Line fisheries target species and fishing gear
From 1 September 2021, there are new rules and reporting requirements for Queensland commercial fisheries.
Commercial line fishers generally target a diverse range of fin fish species, and use gear such as bottom handlines and trolling gear.
In the commercial fishery, 3 species dominate the total catch:
- coral trout, at about 35% of total line catch
- Spanish mackerel, at about 20%
- red throat emperor, at about 15%.
The other significant species (or species groups) are:
- coral reef fin fish including cods, emperors and tropical snappers
- snapper (Pagrus auratus)
- spotted mackerel.
The main types of gear used in line fisheries are bottom handlines and trolling gear, with drop (or trot) line limited to the deepwater multiple-hook fishery (operating outside the 200m bathymetric line).
Bottom handlines are used for demersal fish (those that spend most of the time near the bottom - for example, coral trout).
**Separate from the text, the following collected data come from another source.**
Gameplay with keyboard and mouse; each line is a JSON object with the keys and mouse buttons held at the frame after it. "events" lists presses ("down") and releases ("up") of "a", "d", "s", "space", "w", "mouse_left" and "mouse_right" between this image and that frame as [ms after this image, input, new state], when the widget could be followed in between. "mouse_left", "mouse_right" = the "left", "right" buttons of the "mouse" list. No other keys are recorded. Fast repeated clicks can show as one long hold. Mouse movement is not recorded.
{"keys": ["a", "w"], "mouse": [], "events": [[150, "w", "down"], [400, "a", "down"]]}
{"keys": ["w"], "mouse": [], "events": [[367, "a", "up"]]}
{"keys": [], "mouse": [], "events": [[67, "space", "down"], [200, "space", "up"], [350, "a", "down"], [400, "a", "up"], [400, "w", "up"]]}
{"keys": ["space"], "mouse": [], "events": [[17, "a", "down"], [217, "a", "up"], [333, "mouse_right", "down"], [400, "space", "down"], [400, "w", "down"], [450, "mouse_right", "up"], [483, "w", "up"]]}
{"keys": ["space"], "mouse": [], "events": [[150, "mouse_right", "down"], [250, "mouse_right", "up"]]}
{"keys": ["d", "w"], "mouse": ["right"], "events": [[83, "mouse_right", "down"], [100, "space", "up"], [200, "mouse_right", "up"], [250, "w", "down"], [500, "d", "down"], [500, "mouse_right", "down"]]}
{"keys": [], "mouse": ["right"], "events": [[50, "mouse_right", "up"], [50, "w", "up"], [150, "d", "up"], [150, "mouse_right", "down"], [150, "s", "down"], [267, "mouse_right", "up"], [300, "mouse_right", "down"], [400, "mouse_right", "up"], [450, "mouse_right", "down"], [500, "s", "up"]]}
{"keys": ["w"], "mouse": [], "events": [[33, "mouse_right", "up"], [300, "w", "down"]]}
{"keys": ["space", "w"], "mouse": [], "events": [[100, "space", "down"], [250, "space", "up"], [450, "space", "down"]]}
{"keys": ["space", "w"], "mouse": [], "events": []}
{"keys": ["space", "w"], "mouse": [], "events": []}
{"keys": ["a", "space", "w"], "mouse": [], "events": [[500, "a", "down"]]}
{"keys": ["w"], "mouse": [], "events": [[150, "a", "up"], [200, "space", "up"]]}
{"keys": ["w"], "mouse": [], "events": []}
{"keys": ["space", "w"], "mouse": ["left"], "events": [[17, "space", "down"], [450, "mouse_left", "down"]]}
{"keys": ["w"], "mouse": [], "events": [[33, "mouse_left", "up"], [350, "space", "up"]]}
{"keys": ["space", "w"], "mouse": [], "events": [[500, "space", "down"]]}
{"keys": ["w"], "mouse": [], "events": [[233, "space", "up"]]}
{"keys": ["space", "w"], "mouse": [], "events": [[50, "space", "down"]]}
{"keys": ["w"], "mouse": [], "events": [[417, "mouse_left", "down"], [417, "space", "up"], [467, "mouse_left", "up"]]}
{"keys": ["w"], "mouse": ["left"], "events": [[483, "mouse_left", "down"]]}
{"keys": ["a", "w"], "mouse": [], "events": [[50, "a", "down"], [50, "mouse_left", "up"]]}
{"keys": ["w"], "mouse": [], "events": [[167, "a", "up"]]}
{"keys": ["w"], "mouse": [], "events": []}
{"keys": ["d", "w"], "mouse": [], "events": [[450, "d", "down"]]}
Handlines are single lines with baited hooks or gangs of hooks lowered from a stationary boat into the water by a rod or by hand. This is a common fishing method in most of the line fisheries, with the notable exception of the pelagic fishery.
Trolling rigs are used for pelagic fish (those that swim in open water, such as Spanish and spotted mackerel). Trolling involves towing lures or baited hooks on lines behind a boat.
Droplines are vertically set lines, with baited hooks, that are dropped from stationary boats into deepwater areas such as water adjacent to offshore drop-offs and submarine canyons. Droplining is usually conducted in water more than 200m deep to target deepwater species such as rosy jobfish and goldband snapper.